Huy makes a good point, as well. Our main data store has been around
for 10+ years and is deeply entrenched in our infrastructure and
Elasticsearch is tacked on for flexible and extremely fast searching.
I would say that if you are using ES as your main store, you're living
a little dangerously. Last I heard Shay did not recommend ES as the
primary data store, but that may have changed.
Best Regards,
Paul
On Jun 22, 9:04 pm, Huy Phan dac...@gmail.com wrote:
Hi Roger,
Actually ES just "listens" to the changes in CouchDB and import the data
into itself. That means in the end ES still stores all the data and
doesn't make use of CouchDB as its actual backend storage like you said.

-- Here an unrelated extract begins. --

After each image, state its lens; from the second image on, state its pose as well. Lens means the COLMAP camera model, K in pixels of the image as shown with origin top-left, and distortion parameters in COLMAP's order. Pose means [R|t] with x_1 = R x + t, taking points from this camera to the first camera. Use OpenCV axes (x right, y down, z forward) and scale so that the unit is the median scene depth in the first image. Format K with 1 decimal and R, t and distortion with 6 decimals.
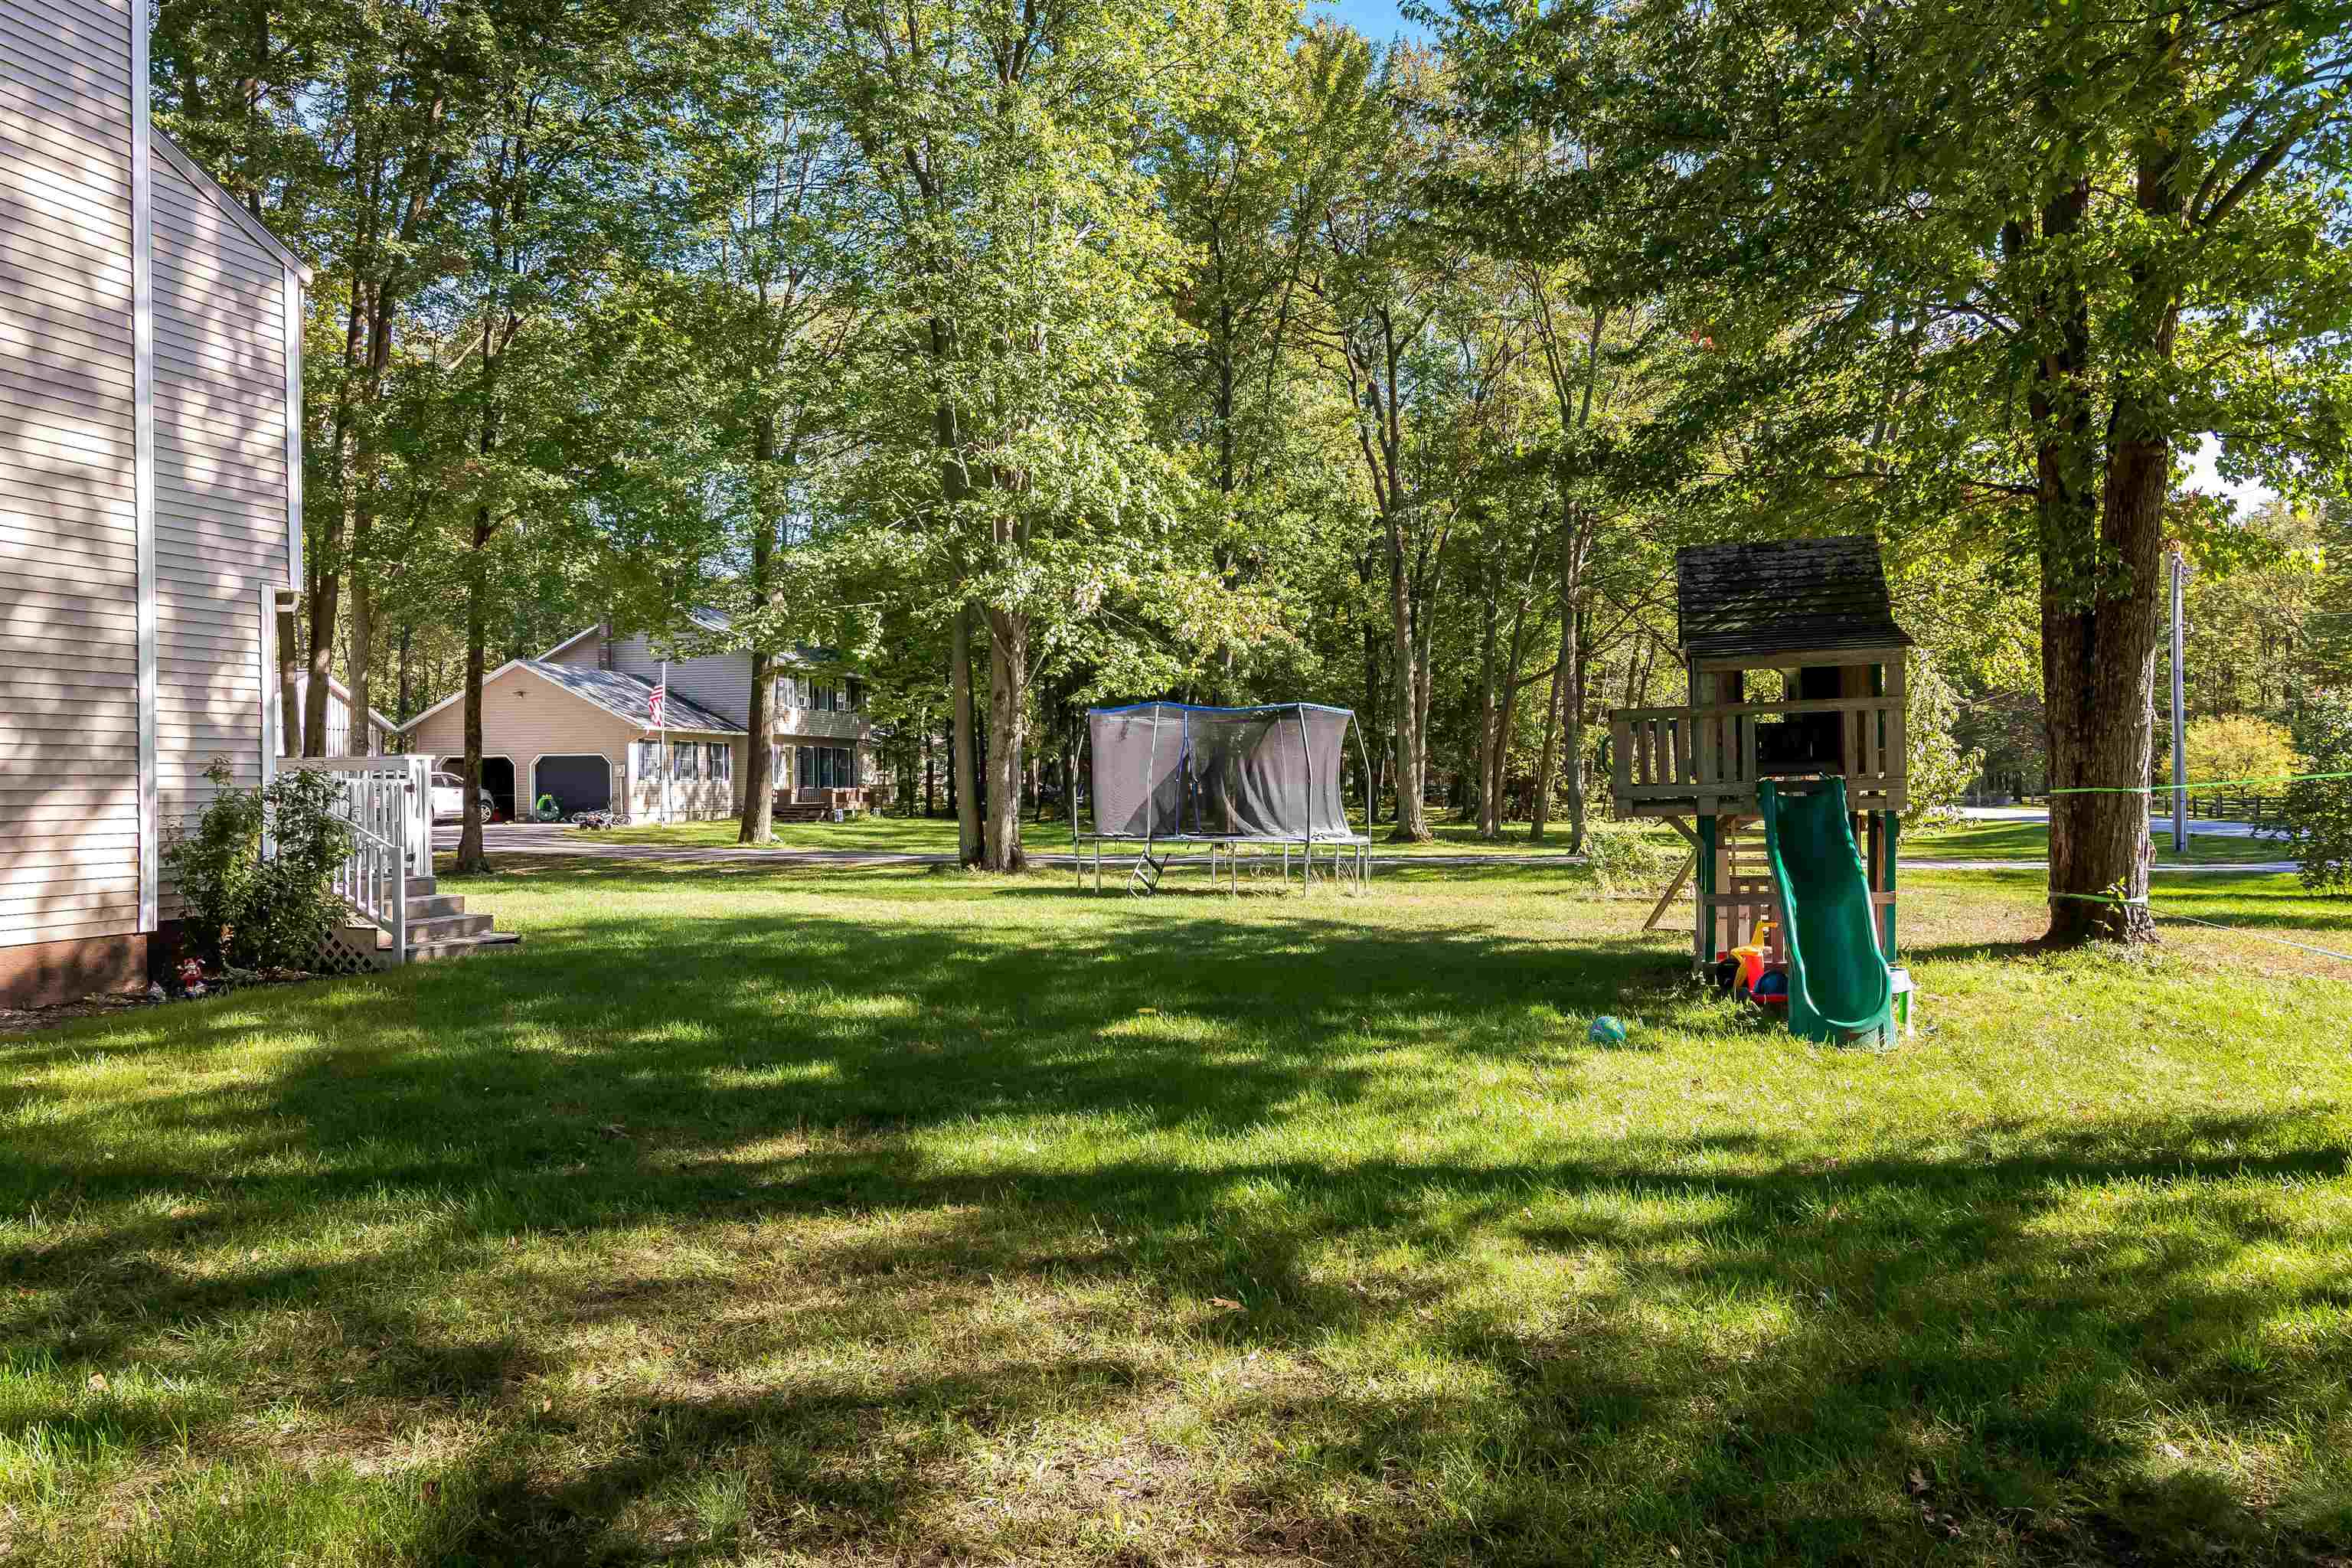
lens RADIAL K [[1769.6, 0, 1176.0], [0, 1769.6, 784.0], [0, 0, 1]] dist [0.039133, -0.056338]
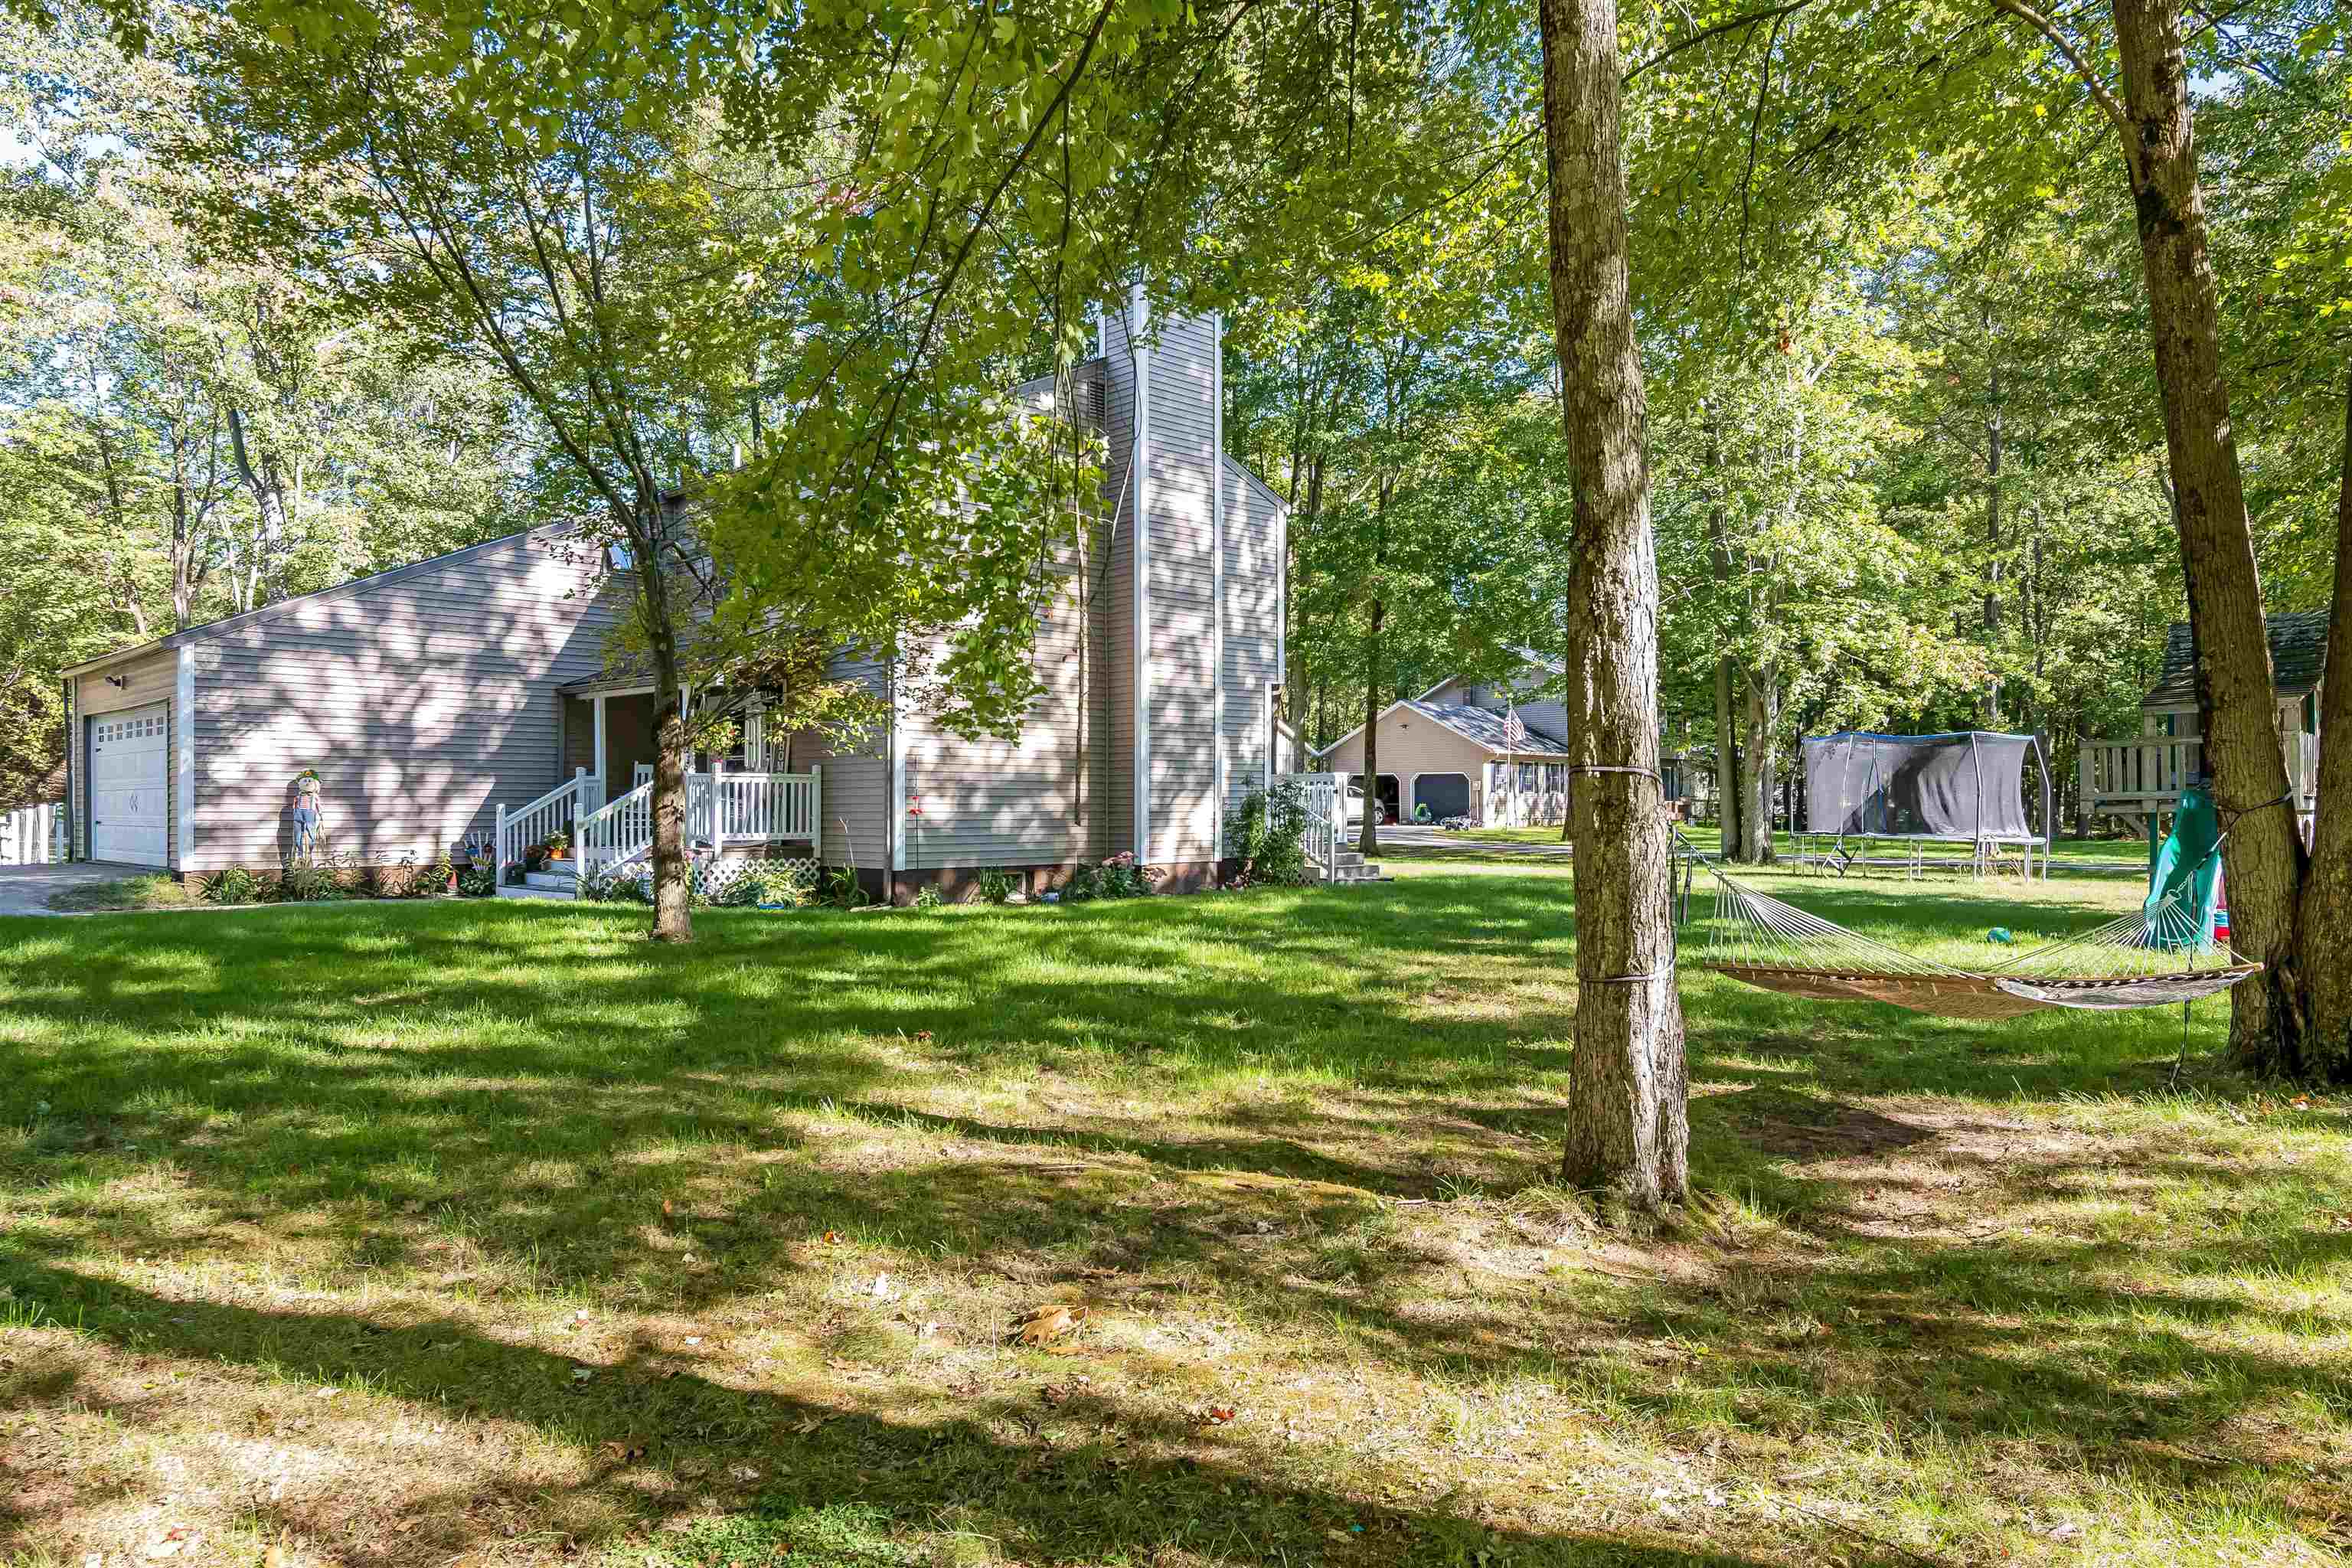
lens RADIAL K [[1518.8, 0, 1176.0], [0, 1518.8, 784.0], [0, 0, 1]] dist [0.005623, 0.000737]
pose [[0.875765, 0.007577, -0.482679, 0.064735], [-0.012119, 0.999907, -0.006292, 0.002161], [0.482586, 0.011359, 0.875775, -0.162609]]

To test this, try to get ES index data from CouchDB, then shutdown
CouchDB and search in ES again, you can still see your documents under
_source fields.
But I still vote up for any idea that get ES stores only the indexes
data, and leave the original documents in CouchDB/MongoDB or any NoSQL.
The reason is to avoid data duplication: since your NoSQL was already
there in your system for many purposes and cannot be replaced, you may
want make use of it instead of copy its whole data to ES.
--huy
On 6/23/11 10:07 AM, Roger Studner wrote:
I'm probably missing the obvious.. but what are the main/agreed upon
reasons for using something like CouchDB to actually store "the data"
and having the River stuff make the indexes in ES.
i.e. Why not use ES all by itself if in the end you are going to
index with it.. what is the great advantage to the hybrid solution (I
understand the inserts are slow to a lucene based anything.. but if
you have the River/synchronization from couch =-> ES.. isn't that
still taking up about the same time)
Thanks for any insight that can be provided
Best,
Roger